There will always be certain DR scenarios that continue to require a means to restore "historical snapshots" of data. e.g., ETL process "corrupts" data structures due to errors in the source data system extracts that were unknown and now the data structures are unusable. Recovery from a "backup" of the data stores to fix is required and then once the ETL is corrected the "catchup" process to get the data currency commences...
make sense?
Cheers
I agree and disagree.
I think replication is the new way forward for backup. Traditional backup is horrible as it hammers the systems. Traditional backups offer very poor Recovery Point Objectives.
What I disagree with is the use of Volume Replication which I believe is what Inmage is doing.
Taking complete images of systems, have no indexing or granular retention is plain dumb. It also makes de-duplication harder (if they do it at all).
/tmp
In an era when vendors are doing things at the object level (ie files), volume replication is several step backwards.
Its great for DR but I cant imagine using this stuff to protect 1000 workstations. Can you? No, its not backup its the wrong type of technology.
Media Pundit,
Some of your assessments are correct and some are not.
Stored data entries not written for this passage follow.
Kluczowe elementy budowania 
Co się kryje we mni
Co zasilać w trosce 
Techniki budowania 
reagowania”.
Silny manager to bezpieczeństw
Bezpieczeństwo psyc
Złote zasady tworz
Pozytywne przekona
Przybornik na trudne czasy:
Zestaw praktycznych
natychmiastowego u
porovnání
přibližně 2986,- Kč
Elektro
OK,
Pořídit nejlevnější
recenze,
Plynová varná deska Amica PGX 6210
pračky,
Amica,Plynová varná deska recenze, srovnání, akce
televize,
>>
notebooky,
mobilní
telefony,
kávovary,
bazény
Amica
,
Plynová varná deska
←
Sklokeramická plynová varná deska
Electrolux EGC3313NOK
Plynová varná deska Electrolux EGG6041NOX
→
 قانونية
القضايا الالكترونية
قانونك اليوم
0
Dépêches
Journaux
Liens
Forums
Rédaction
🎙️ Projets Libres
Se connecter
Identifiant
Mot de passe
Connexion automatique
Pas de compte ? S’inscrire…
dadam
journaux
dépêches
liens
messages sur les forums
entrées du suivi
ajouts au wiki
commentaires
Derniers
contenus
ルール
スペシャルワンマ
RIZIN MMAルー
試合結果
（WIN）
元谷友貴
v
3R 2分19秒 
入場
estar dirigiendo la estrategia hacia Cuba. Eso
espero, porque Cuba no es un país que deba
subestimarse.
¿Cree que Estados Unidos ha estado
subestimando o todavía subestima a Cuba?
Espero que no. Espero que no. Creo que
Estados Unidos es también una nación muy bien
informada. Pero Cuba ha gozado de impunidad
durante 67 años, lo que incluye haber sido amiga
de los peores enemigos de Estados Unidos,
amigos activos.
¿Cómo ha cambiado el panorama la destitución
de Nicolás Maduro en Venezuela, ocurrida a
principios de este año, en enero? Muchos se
InMage has the capability to do replication/CDP at the file level as they have an agent that operates at the file system level.
However, you do make a good point about data awareness and restoration of individual files.
In my conversations with them, I know it is something they are working on.
Jerome
Uhm... I dont think so. To quote from their own web site:
"By using a light-weight volume replication agent on the application server ..."
The agent also integrates with applications to synchronise and provide points of consistancy but I dont think it does much else.
Media Pundit,
InMage does actually have a file system agent though they do not always promote it or talk about it the way they should. InMage makes a passing reference to it on its web site:
http://www.inmage.net/practical-data-replication-for-todays-enterprise.html
and DCIG also talked about it about a year ago in the following blog entry:
http://inmage.dciginc.com/2008/05/inmage-protects-sharepoint-pt2.html
Jerome
Media Pundit,
Disclaimer: I still work at InMage.
DR-Scout is primarily intended for protecting mission critical applications, think ERP, Messaging, File Servers, Databases. It can also be used for protecting VDI type desktop consolidation environments. (vista/xp support)
If you only want to backup your vacation pictures on home desktops/laptops, then file based approaches are better suited. If you want to be able to restore your workstation to it's exact state after it died at work, then volume based approach is a better fit.
Just because you are protecting at a volume level in no way limits you from performing more granular recoveries, or for that matter granular retention. The product offers granular recoveries at fs and object (mail etc.) levels, and integrates well with both tape and disk based archival partner products at the smallest granularity suitable for compliance needs (files/emails).
Backing up at the volume level has the advantage of a small footprint, along with better fit with application consistency apis such as VSS which are volume based. Not to mention the possibility of doing off host backups when doing things at the volume level.